What is gear efficiency?
Gear efficiency measures how much input power reaches the output. Spur gears typically achieve 95-99% efficiency per mesh. Helical gears are similar but slightly lower due to axial thrust. Worm gears range from 30-90% depending on the lead angle — they can be self-locking (non-backdrivable) at low efficiency. Bevel gears achieve 95-98%. Losses come from tooth sliding friction, bearing friction, oil churning, and windage. Multi-stage gearboxes multiply individual stage efficiencies: three stages at 97% each give 0.97³ = 91.3% overall.
How do you choose the right gear ratio?
Choosing the right gear ratio requires matching the motor/engine characteristics to the load requirements. Key considerations: (1) Required output speed and torque, (2) Motor's optimal operating speed, (3) Available space and weight constraints, (4) Efficiency requirements, (5) Noise and vibration limits, (6) Cost. The ratio should allow the motor to operate near its peak efficiency point while delivering the required output. For variable-speed applications, multiple ratios (transmission) or variable-ratio drives (CVT) may be needed.
Gear Types and Applications
Different gear types serve different purposes. Spur gears (straight teeth) are simplest and most common for parallel shafts. Helical gears (angled teeth) run smoother and quieter but produce axial thrust. Bevel gears transmit motion between intersecting shafts (typically 90°). Worm gears provide very high ratios in a single stage and can be self-locking. Rack and pinion converts rotational to linear motion. Each type has specific advantages in terms of efficiency, noise, load capacity, and manufacturing cost.

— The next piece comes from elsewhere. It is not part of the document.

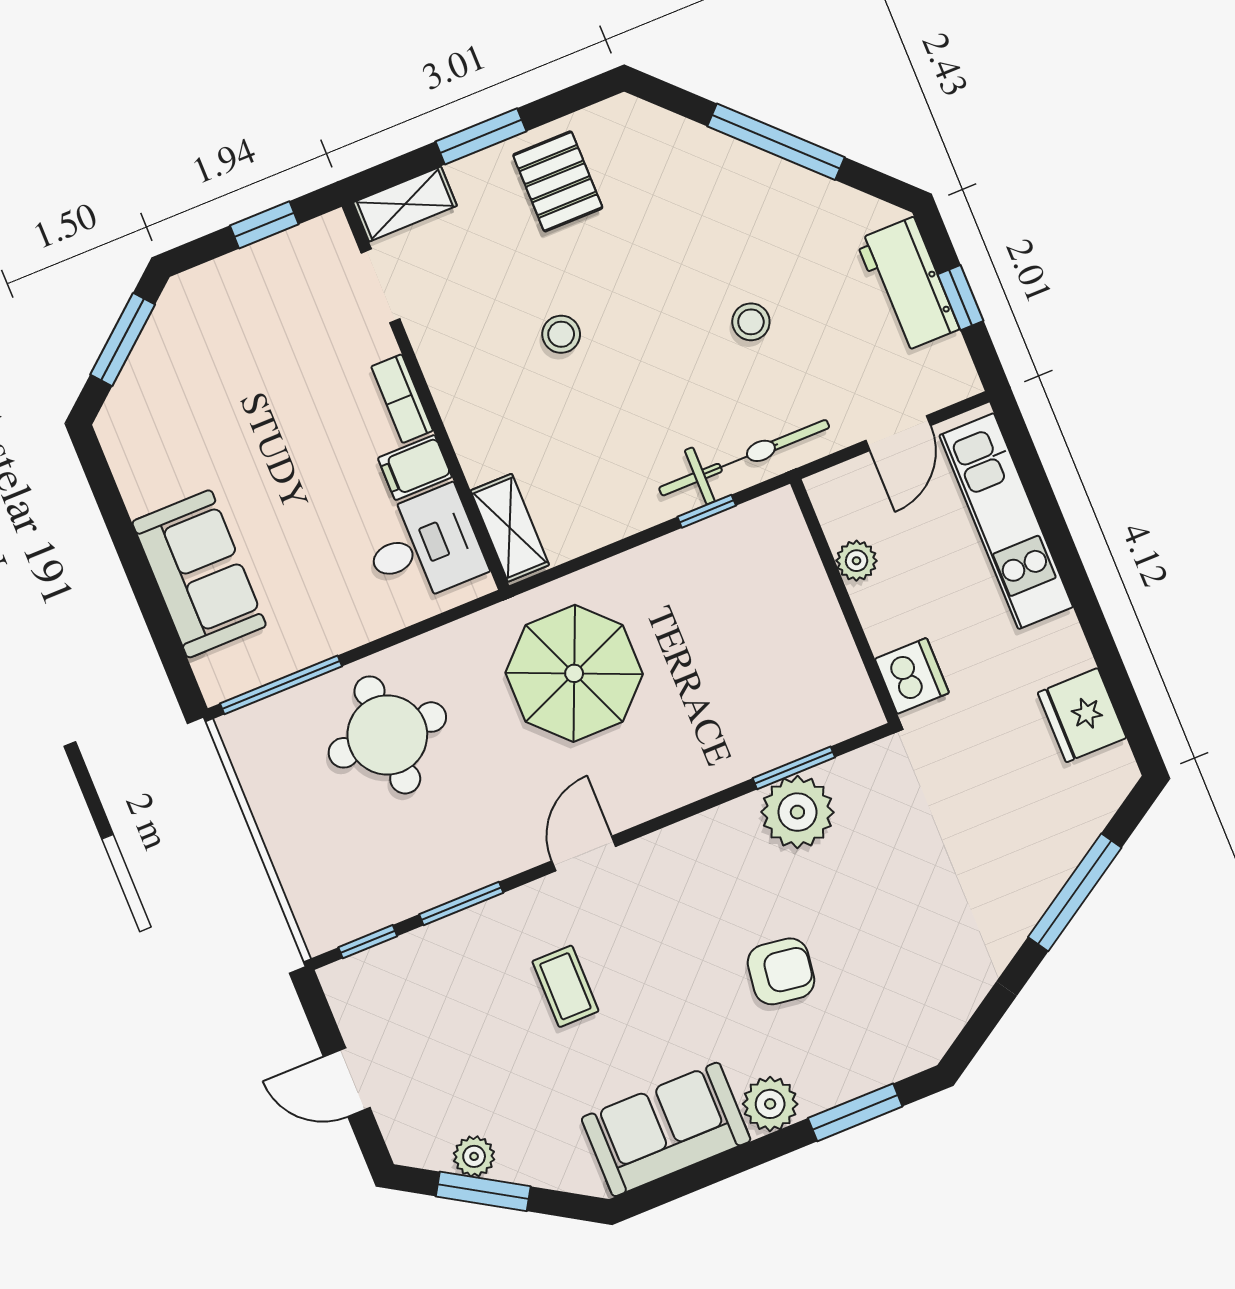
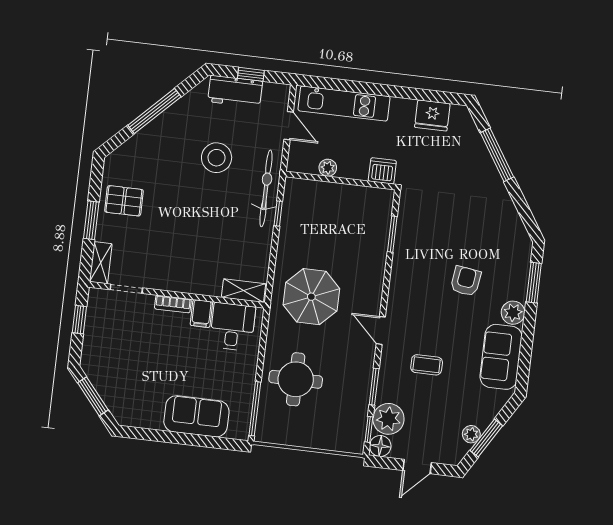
stool: (751, 322) -> (217, 158), width x1.89, depth x1.89
stool: (561, 334) -> (182, 231), removed
plant: (797, 812) -> (388, 419), moved
floor lamp: (347, 984) -> (380, 446), added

In modern engineering, gear design involves sophisticated analysis of tooth profiles (involute curves), contact stress (Hertzian theory), bending stress, lubrication regimes, and dynamic loads. Computer-aided design and finite element analysis allow optimization of gear geometry for specific applications. Advanced materials (case-hardened steel, ceramics, polymers) and manufacturing processes (grinding, honing, shot peening) enable gears to transmit enormous power in compact packages — a modern automotive transmission handles hundreds of horsepower in a package smaller than a shoebox.